Hardware design source files:

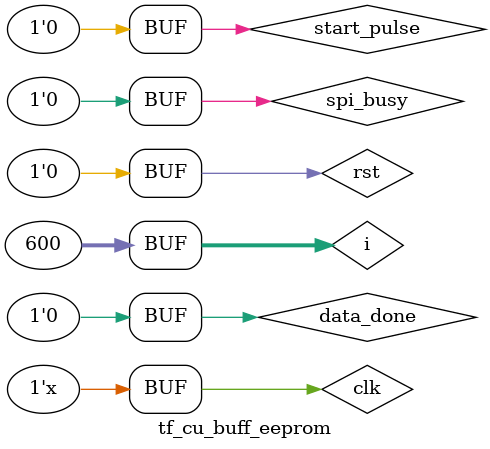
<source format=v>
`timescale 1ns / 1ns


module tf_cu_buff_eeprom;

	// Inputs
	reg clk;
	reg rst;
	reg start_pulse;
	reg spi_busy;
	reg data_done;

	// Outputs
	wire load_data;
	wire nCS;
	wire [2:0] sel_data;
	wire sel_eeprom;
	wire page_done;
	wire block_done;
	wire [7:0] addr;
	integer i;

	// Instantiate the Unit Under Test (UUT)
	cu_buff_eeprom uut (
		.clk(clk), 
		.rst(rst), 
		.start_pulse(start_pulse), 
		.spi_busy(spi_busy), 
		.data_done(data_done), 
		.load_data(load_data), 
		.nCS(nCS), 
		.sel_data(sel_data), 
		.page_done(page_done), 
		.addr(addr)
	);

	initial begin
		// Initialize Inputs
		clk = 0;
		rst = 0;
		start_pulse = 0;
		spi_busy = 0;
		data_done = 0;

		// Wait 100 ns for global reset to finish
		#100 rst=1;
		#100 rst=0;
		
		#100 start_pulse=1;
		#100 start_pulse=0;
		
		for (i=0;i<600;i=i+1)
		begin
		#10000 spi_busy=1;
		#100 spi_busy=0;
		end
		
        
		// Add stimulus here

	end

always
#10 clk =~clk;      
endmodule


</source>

Task requirements
Keeping every word as it is, write out all the data and omit the pictures.

Result
<source format=v>
`timescale 1ns / 1ns


module tf_cu_buff_eeprom;

	// Inputs
	reg clk;
	reg rst;
	reg start_pulse;
	reg spi_busy;
	reg data_done;

	// Outputs
	wire load_data;
	wire nCS;
	wire [2:0] sel_data;
	wire sel_eeprom;
	wire page_done;
	wire block_done;
	wire [7:0] addr;
	integer i;

	// Instantiate the Unit Under Test (UUT)
	cu_buff_eeprom uut (
		.clk(clk), 
		.rst(rst), 
		.start_pulse(start_pulse), 
		.spi_busy(spi_busy), 
		.data_done(data_done), 
		.load_data(load_data), 
		.nCS(nCS), 
		.sel_data(sel_data), 
		.page_done(page_done), 
		.addr(addr)
	);

	initial begin
		// Initialize Inputs
		clk = 0;
		rst = 0;
		start_pulse = 0;
		spi_busy = 0;
		data_done = 0;

		// Wait 100 ns for global reset to finish
		#100 rst=1;
		#100 rst=0;
		
		#100 start_pulse=1;
		#100 start_pulse=0;
		
		for (i=0;i<600;i=i+1)
		begin
		#10000 spi_busy=1;
		#100 spi_busy=0;
		end
		
        
		// Add stimulus here

	end

always
#10 clk =~clk;      
endmodule


</source>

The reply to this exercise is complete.